FCC’s Genachowski Seeks ‘Spirit of Consensus’ on New Video Accessibility Committee

Industry executives and disability rights advocates should continue to strive toward consensus, as they begin work on recommending implementation of legislation signed into law last fall that updates the Communications Act to make new technologies accessible, FCC Chairman Julius Genachowski said Thursday. “A spirit of consensus and partnership among the disabilities community and the industry” preceded passage of the 21st Century Communications and Video Accessibility Act, he said. “The law is not something that was done to industry, it was done as something with industry,” he told the first meeting of the Video Programming Accessibility Advisory Committee.
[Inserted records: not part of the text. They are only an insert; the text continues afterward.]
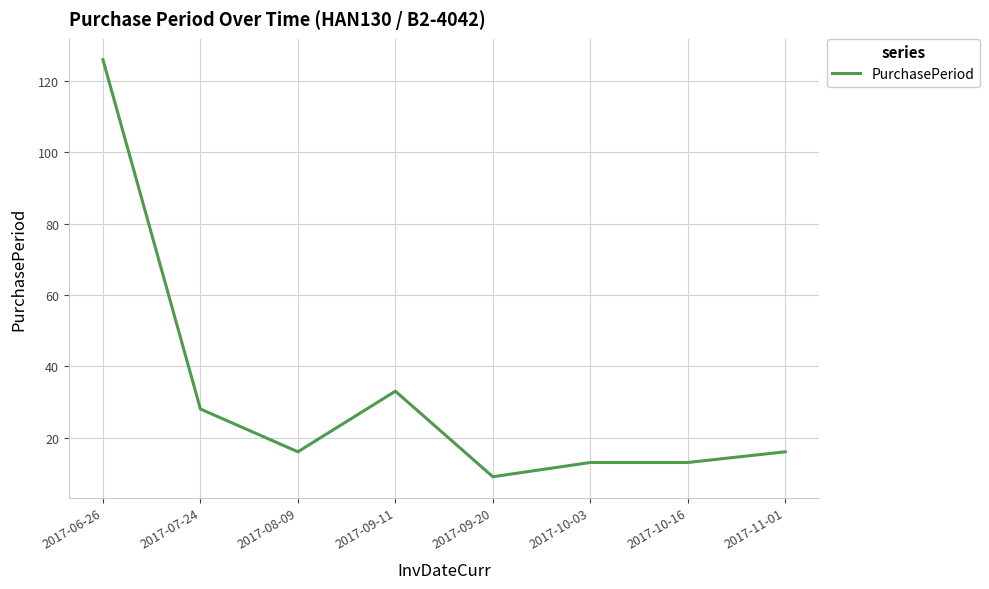

What is the difference between the maximum and minimum values?

117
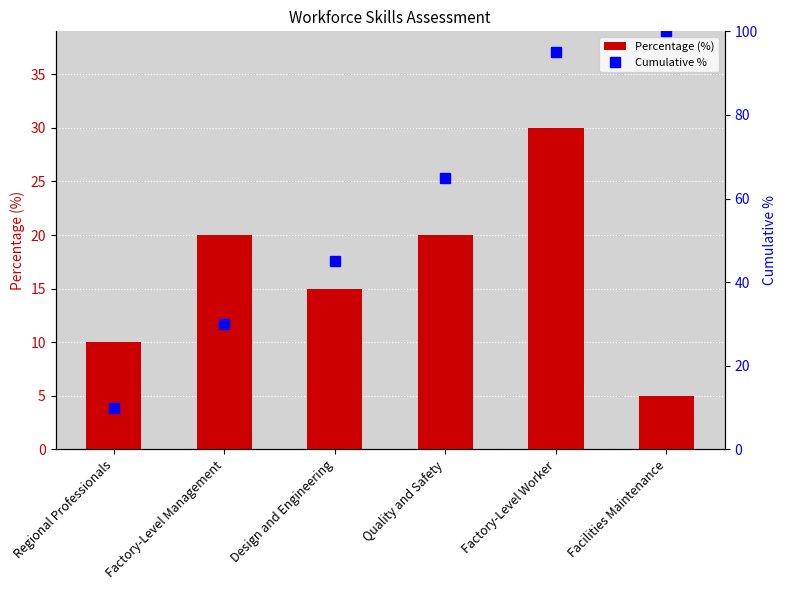

Reading left to right, extract all data points from this chart.

Percentage (%): Regional Professionals=10	Factory-Level Management=20	Design and Engineering=15	Quality and Safety=20	Factory-Level Worker=30	Facilities Maintenance=5
Cumulative %: Regional Professionals=10	Factory-Level Management=30	Design and Engineering=45	Quality and Safety=65	Factory-Level Worker=95	Facilities Maintenance=100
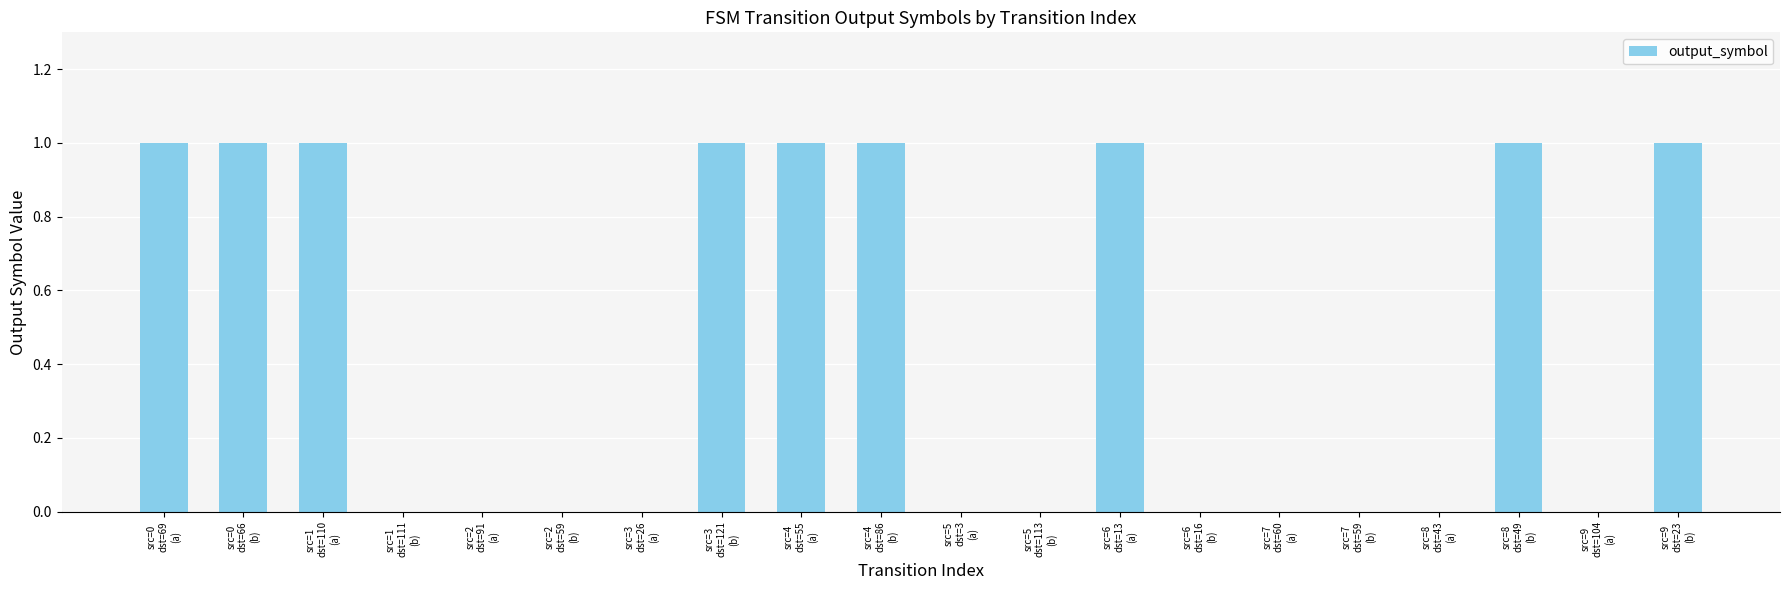

What is the sum of all values?

9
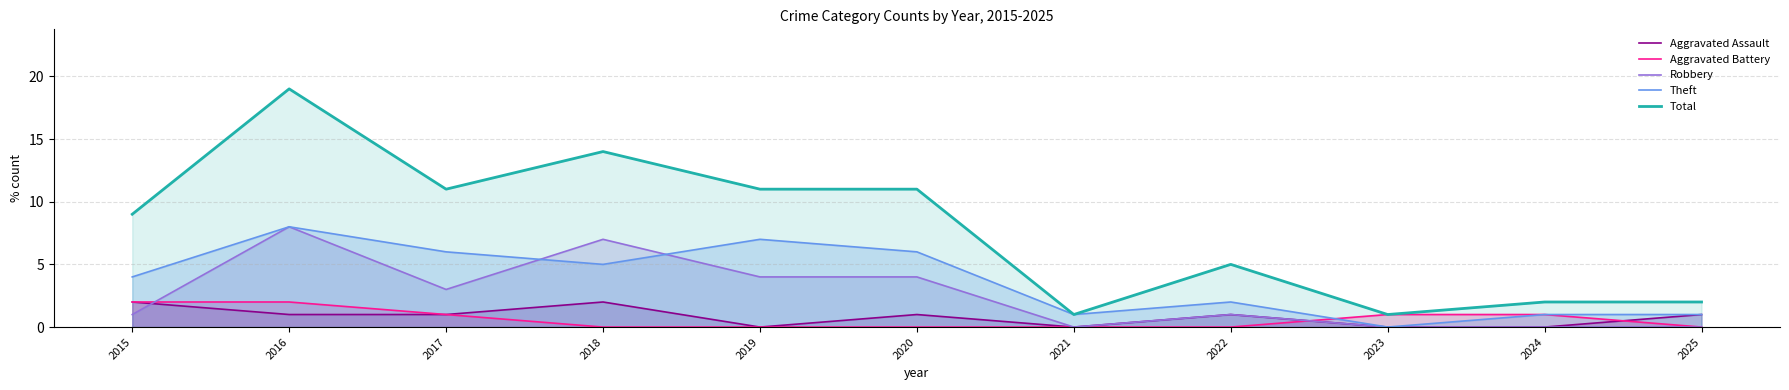

True or false: Aggravated Assault and Theft cross at least once.

False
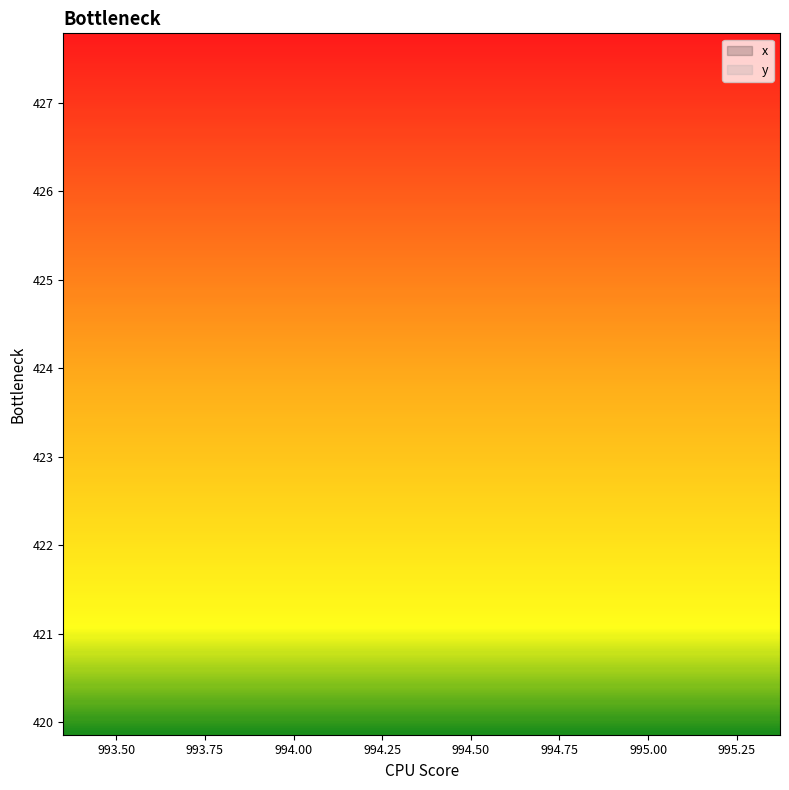

What is the difference between the x values at 18 and 32?

0.5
The committee is charged with recommending how to deal with putting closed-captioned TV programming online with those descriptions, making programming guides and menus accessible and having compatibility between Internet Protocol-delivered video and various devices that get such programming. Devices for purposes of the disability act are those “designed to receive or play back video programming transmitted simultaneously with sound,” a slide shown to the committee said. The products must be U.S.-made or imported for use in the country. The legislation is at http://xrl.us/bieqgv.

FCC implementation of the law is not without hurdles, Genachowski and other commission officials said. The “challenge for us at the commission, a challenge for the disabilities community, too” is to quickly implement the law in a consensus-guided manner, Genachowski told several dozen panel members gathered at the agency: “No one wants to get caught up in squabbles.” There’s also “an interesting challenge that is created by newer technologies,” so people with disabilities can use all their features, he said. Genachowski said he hopes to “honor” the recommendations for FCC implementation that will be forthcoming from the committee, which began coordinating in four work groups toward that end.

Older remote controls were easier for the disabled to use than devices with touch screens, Genachowski said by way of example. “We have to make sure that in a touch-screen world,” the disabled can use that technology, he said. “It allows us to engage earlier in the development, production cycle, to accomplish more for people with disabilities with less cost.”

The panel has a “wonderful balance” of interests, said Deputy Chief Karen Peltz Strauss of the Consumer & Governmental Affairs Bureau, who was helping to run Thursday’s session. Participating are “some of the larger companies, some of the smaller companies, as well as national associations,” she said. Executives from Adobe, EchoStar, Motorola Mobility, NAB, the National Captioning Institute and Google and its YouTube video-sharing website attended the meeting.

A “limiting factor in this committee” is that “something has to be done if achievable,” with a four-prong test to determine whether that’s the case, Strauss said. “Reasonable effort or expense” is defined by the 2010 act to relate to the impact on a manufacturer or service provider of any rules, she said. Applying the law to title II of the Communications Act “may take some creativity,” because some parts of the draft were written with Title I in mind, Strauss said. Recommendations should “incorporate standards, protocols and procedures that have been adopted by ‘recognized industry standard-setting organizations’ where possible,” a slide she presented at the meeting said. “Consumer-generated programming is exempt.”